I have been mostly sceptical of the endless links to online exhibitions I’ve been receiving since the beginning of the pandemic. As someone who temporarily freezes when encountering a shock or a crisis, and then slowly regains the ability to respond, the last thing I wanted to do was click through images of artworks online. I believe it’s important to move beyond our initial reaction to a crisis—since those reactions are often too raw, unsettled, primal, and driven by fear—as well as the urge to avoid uncertainty or helplessness. I find it rare that those responses (especially to a situation that is unprecedented) are the most productive. I really struggled with the ease in which exhibitions were moved online through installation shots and hefty curatorial texts. I was frustrated and more so, disappointed. Why opt for convenience and transfer the experience of art into the one remaining shared space of the internet? Isn’t this an easy way out? I personally needed time to contemplate how this shift online could open up and demand new methodologies for reflecting on art. And so, I did not see any online exhibitions until I saw ‘Hotel Happiness’.

Curated by Paul Chapellier, Beverley Gadsden and Miriam Naeh, ‘Hotel Happiness’ brings together works by Paul Chapellier, Bronte Dow, Saskia Fischer, Beverley Gadsden, Payne Crencil, Gabriella Hirst, Tamar Katz, Daniel V. Keller, Tomasz Kobialka, Yushi Li, Yen Chun Lin, Kineret Lourie, Ross Ludlam, Hamish Morrow, Miriam Naeh, Ariel Narunsky, Eleni Odysseos, Jenna Rothstein, Sasha Tamarin, Sonja Teszler, Sofia Albina Novikoff Unger, Camille Yvert and Rafal Zajko. The show started off as a means to gather together a community of artists, mostly from Goldsmiths MFA programme, spread around the world and stuck at home. The interactive exhibition, created on Artsteps, is accompanied by a website that mimics the language and the experience of browsing through hotel websites. It assembles various concepts and themes from different hotels, giving the audience the opportunity to be a visitor in this fantasyland.
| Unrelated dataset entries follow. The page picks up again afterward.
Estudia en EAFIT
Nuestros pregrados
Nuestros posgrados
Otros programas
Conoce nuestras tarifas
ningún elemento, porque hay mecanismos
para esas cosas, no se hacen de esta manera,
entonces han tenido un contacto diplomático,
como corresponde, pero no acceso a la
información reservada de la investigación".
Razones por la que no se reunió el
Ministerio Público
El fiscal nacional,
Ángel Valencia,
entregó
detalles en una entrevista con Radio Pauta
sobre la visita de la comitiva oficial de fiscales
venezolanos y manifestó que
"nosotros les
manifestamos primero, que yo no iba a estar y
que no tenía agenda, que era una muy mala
Trying to navigate through the exhibition, I felt disoriented and had some technical issues which, though annoying at the time, felt intrinsic to the platform. I did not know where to start or where to go; my attention was divided between the artworks and the details of the virtual space I was occupying (the granite walls in one of the rooms, the signs on the floor telling me where to stand, the blue sky). Overwhelmed and confused, I decided to take the tour. The uncanny feeling of the tour, in total contrast to the premise of the exhibition name, stresses the impossibility of existing in this space and the absurdity of it all, enriching the experience of the artworks in each room. For instance, at Hotel Happiness, Gabriella Hirst’s melodramatic singing performance invokes a feeling of abandonment and solitude rather than the anticipatory dynamism of a reception lobby. I found it easier to engage with the video works, rooted in a long habit of watching things online, and wish I had been able to take a closer look at Zajko’s wall sculptures or Odysseos’ and Crencil’s paintings.
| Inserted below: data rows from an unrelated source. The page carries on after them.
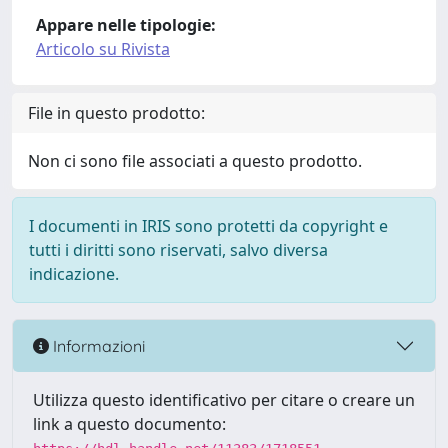
Appare nelle tipologie:
Articolo su Rivista
File in questo prodotto:
Non ci sono file associati a questo prodotto.
I documenti in IRIS sono protetti da copyright e
tutti i diritti sono riservati, salvo diversa
indicazione.
Informazioni
Utilizza questo identificativo per citare o creare un
link a questo documento:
We are going through a time when our movement is limited and the notion of hospitality has a very different meaning; our bodies are playing host to a virus, while we are unable to host or be hosted in domestic spaces. Experiencing a virtual hotel that hosts artworks and artists as its guests does something powerful. I realise I haven’t thought about these temporary homes in a long time. And ‘Hotel Happiness’ provides this hospitable space—despite the limitations of the digital sphere. Daniel V. Keller’s ‘Towel Series’ (2018), with industrial logos and affirmative statements, is a playful touch on a symbol of hospitality and an apt portrayal of this hospitable, yet uncanny experience.

Having started in May and living through different stages of the pandemic while working on the project, Naeh says, they also witnessed how the internet was suddenly abandoned when people started going out to see physical shows. I have been feeling the same way about the internet lately: a half-abandoned space which we occupy with who knows who else.

We need to rethink the digital space. We need to work with its potentialities and limitations. However, I also think there has to be a reason or a drive for using the digital space in the specific way that we do, not simply because it can’t be done in another way. Perceiving the digital sphere as an authentic space is important. ‘Hotel Happiness’ does that in abundance. The works are site-specific, produced for the digital environment.

“I’m a very physical artist, even when I make videos,” Naeh says. As a member of the audience, I felt the physicality of the works because the exhibition paid heed to the agency of the digital space. And this gives me hope that the future of the digital doesn’t have to be so dull.